* [EXERCISE PROMPT]:
In the material below, the required lines run from the one containing "- Model NetworkInterfaceReference" through the one containing "- Model VirtualMachineScaleSetUpdateNetworkProfile". Copy those lines exactly, ends included, and nothing else.
[DATA FOR REVIEW Boundary: Start]
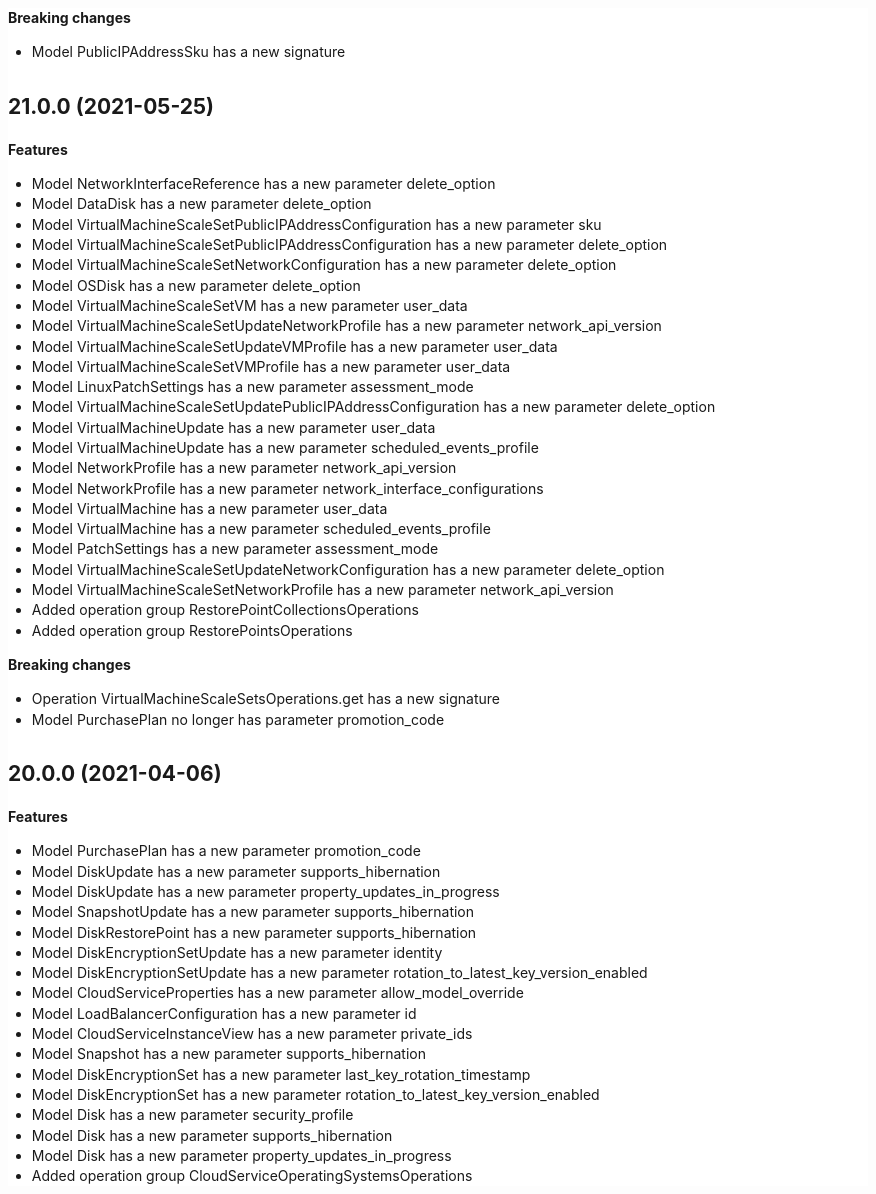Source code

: **Breaking changes**

  - Model PublicIPAddressSku has a new signature

## 21.0.0 (2021-05-25)

**Features**

  - Model NetworkInterfaceReference has a new parameter delete_option
  - Model DataDisk has a new parameter delete_option
  - Model VirtualMachineScaleSetPublicIPAddressConfiguration has a new parameter sku
  - Model VirtualMachineScaleSetPublicIPAddressConfiguration has a new parameter delete_option
  - Model VirtualMachineScaleSetNetworkConfiguration has a new parameter delete_option
  - Model OSDisk has a new parameter delete_option
  - Model VirtualMachineScaleSetVM has a new parameter user_data
  - Model VirtualMachineScaleSetUpdateNetworkProfile has a new parameter network_api_version
  - Model VirtualMachineScaleSetUpdateVMProfile has a new parameter user_data
  - Model VirtualMachineScaleSetVMProfile has a new parameter user_data
  - Model LinuxPatchSettings has a new parameter assessment_mode
  - Model VirtualMachineScaleSetUpdatePublicIPAddressConfiguration has a new parameter delete_option
  - Model VirtualMachineUpdate has a new parameter user_data
  - Model VirtualMachineUpdate has a new parameter scheduled_events_profile
  - Model NetworkProfile has a new parameter network_api_version
  - Model NetworkProfile has a new parameter network_interface_configurations
  - Model VirtualMachine has a new parameter user_data
  - Model VirtualMachine has a new parameter scheduled_events_profile
  - Model PatchSettings has a new parameter assessment_mode
  - Model VirtualMachineScaleSetUpdateNetworkConfiguration has a new parameter delete_option
  - Model VirtualMachineScaleSetNetworkProfile has a new parameter network_api_version
  - Added operation group RestorePointCollectionsOperations
  - Added operation group RestorePointsOperations

**Breaking changes**

  - Operation VirtualMachineScaleSetsOperations.get has a new signature
  - Model PurchasePlan no longer has parameter promotion_code

## 20.0.0 (2021-04-06)

**Features**

  - Model PurchasePlan has a new parameter promotion_code
  - Model DiskUpdate has a new parameter supports_hibernation
  - Model DiskUpdate has a new parameter property_updates_in_progress
  - Model SnapshotUpdate has a new parameter supports_hibernation
  - Model DiskRestorePoint has a new parameter supports_hibernation
  - Model DiskEncryptionSetUpdate has a new parameter identity
  - Model DiskEncryptionSetUpdate has a new parameter rotation_to_latest_key_version_enabled
  - Model CloudServiceProperties has a new parameter allow_model_override
  - Model LoadBalancerConfiguration has a new parameter id
  - Model CloudServiceInstanceView has a new parameter private_ids
  - Model Snapshot has a new parameter supports_hibernation
  - Model DiskEncryptionSet has a new parameter last_key_rotation_timestamp
  - Model DiskEncryptionSet has a new parameter rotation_to_latest_key_version_enabled
  - Model Disk has a new parameter security_profile
  - Model Disk has a new parameter supports_hibernation
  - Model Disk has a new parameter property_updates_in_progress
  - Added operation group CloudServiceOperatingSystemsOperations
[DATA FOR REVIEW Boundary: End]
* [REPLY]:
  - Model NetworkInterfaceReference has a new parameter delete_option
  - Model DataDisk has a new parameter delete_option
  - Model VirtualMachineScaleSetPublicIPAddressConfiguration has a new parameter sku
  - Model VirtualMachineScaleSetPublicIPAddressConfiguration has a new parameter delete_option
  - Model VirtualMachineScaleSetNetworkConfiguration has a new parameter delete_option
  - Model OSDisk has a new parameter delete_option
  - Model VirtualMachineScaleSetVM has a new parameter user_data
  - Model VirtualMachineScaleSetUpdateNetworkProfile has a new parameter network_api_version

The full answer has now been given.